━━━━━ 抜粋本文 ━━━━━

参院予算委員会は3月6日に一般質疑を行い、小西洋之、小沼巧、高木真理各議員が岸田総理らに対し質問を行いました。

■小西洋之議員

参院予算委員会 小西洋之

 小西議員は、「質問項目は事前通告し、岸田総理に確認した上で答弁するようにお願いしてある」と述べた上で、「いつ安部派幹部7人はキックバックを再開したのか」「岸田総理として安部派7幹部に確認したのか」と問いましたが、「党としての聴き取り調査の中で確認ができなかった」と答え、当該通告をしたにもかかわらず確認しなかったことを明らかにしました。

 自民党の裏金議員の脱税疑惑について、「なぜ確認をしないのか」と小西議員があらためて問いましたが、岸田総理は「党の調査で確認されなかった」「検察の捜査を経た上で立件されなかった」との答弁を繰り返すばかりでした。

 衆院政治倫理審査会における裏金議員の発言の食い違いについても、岸田総理は「実態把握に努めているが、現在確認できていない」と述べるだけでした。

━━━━━ 提供資料 ━━━━━

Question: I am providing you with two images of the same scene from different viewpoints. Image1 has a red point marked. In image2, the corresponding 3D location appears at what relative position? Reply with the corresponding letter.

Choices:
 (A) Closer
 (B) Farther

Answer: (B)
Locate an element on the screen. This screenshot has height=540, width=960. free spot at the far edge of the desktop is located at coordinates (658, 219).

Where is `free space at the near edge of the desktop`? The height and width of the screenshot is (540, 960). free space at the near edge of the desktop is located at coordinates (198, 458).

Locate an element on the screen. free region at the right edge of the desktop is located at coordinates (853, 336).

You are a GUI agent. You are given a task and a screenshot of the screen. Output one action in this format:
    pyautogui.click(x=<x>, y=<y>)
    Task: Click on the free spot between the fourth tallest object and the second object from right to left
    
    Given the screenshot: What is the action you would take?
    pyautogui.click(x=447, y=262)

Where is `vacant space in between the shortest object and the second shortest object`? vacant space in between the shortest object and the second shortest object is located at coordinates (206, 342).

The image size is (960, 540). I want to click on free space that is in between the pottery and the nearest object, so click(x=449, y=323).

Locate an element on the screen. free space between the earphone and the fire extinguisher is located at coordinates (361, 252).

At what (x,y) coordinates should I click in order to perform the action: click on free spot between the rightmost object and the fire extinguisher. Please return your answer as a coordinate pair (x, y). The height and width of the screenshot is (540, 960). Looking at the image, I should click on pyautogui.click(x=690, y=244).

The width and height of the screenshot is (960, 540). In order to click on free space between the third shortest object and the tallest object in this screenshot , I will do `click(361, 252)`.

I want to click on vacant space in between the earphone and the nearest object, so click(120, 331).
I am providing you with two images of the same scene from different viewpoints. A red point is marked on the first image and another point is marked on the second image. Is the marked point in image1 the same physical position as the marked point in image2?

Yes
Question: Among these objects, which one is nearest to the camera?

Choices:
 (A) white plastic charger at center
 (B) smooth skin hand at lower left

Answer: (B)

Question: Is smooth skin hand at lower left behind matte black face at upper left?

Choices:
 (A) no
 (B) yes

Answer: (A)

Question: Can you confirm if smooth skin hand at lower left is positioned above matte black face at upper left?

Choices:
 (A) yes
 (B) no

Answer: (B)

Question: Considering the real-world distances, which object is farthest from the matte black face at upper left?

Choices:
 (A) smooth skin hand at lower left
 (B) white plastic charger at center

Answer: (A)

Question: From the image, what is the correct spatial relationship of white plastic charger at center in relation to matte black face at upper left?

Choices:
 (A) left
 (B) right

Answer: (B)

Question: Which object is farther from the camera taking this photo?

━━━━━

▶ _作業指示_
• A. 参院予算委員会の記事では、一般質疑は何月何日に行われましたか。
• B. 参院予算委員会の記事から、「参院予算委員会は3月6日に一」を含む語句で始まり「ったことを明らかにしました。」で終わる部分を、一字も変えずに書き写してください。
• C. 参院予算委員会の記事を、最後の文の後から書き継いでください。

▶ _番号別解答_
• A. 3月6日

• B.
参院予算委員会は3月6日に一般質疑を行い、小西洋之、小沼巧、高木真理各議員が岸田総理らに対し質問を行いました。

■小西洋之議員

参院予算委員会 小西洋之

 小西議員は、「質問項目は事前通告し、岸田総理に確認した上で答弁するようにお願いしてある」と述べた上で、「いつ安部派幹部7人はキックバックを再開したのか」「岸田総理として安部派7幹部に確認したのか」と問いましたが、「党としての聴き取り調査の中で確認ができなかった」と答え、当該通告をしたにもかかわらず確認しなかったことを明らかにしました。

• C.
 裏金問題の実態解明にやる気のない岸田総理に対して、小西議員は「先頭に立たないのであれば総裁を辞めるべきだ」と強く批判しました。

 小西議員は、安部派のキックバックが20年前あたりから始まったと言われていることから、森元総理の関与は客観的に明らかだと指摘し、「通告をしているにもかかわらず岸田総理が確認しなかった理由」を説明するよう求めましたが、「党として確認できていない」との答弁を繰り返しました。

 小西議員は、「安部派幹部が共謀して個人資金に提供したのか等の疑惑を岸田総理が調査をして調査結果を弁明する必要がある」として、岸田総理に参院政倫審への出席を求めました。岸田総理は「必要性を感じていない」と拒否しました。

■小沼巧議員

参院予算委員会 小沼巧

 小沼議員は、農林水産予算の総額について、民主党政権の頃は年度の平均額が3兆2000億円、それ以降の自民党政権下では平均額が2兆9000億円と、1割近く減少していると指摘しました。これに対し岸田総理は「数字も大事だが、災害対策などさまざまなできごとの中で必要な予算が計上されている」と答弁するにとどめました。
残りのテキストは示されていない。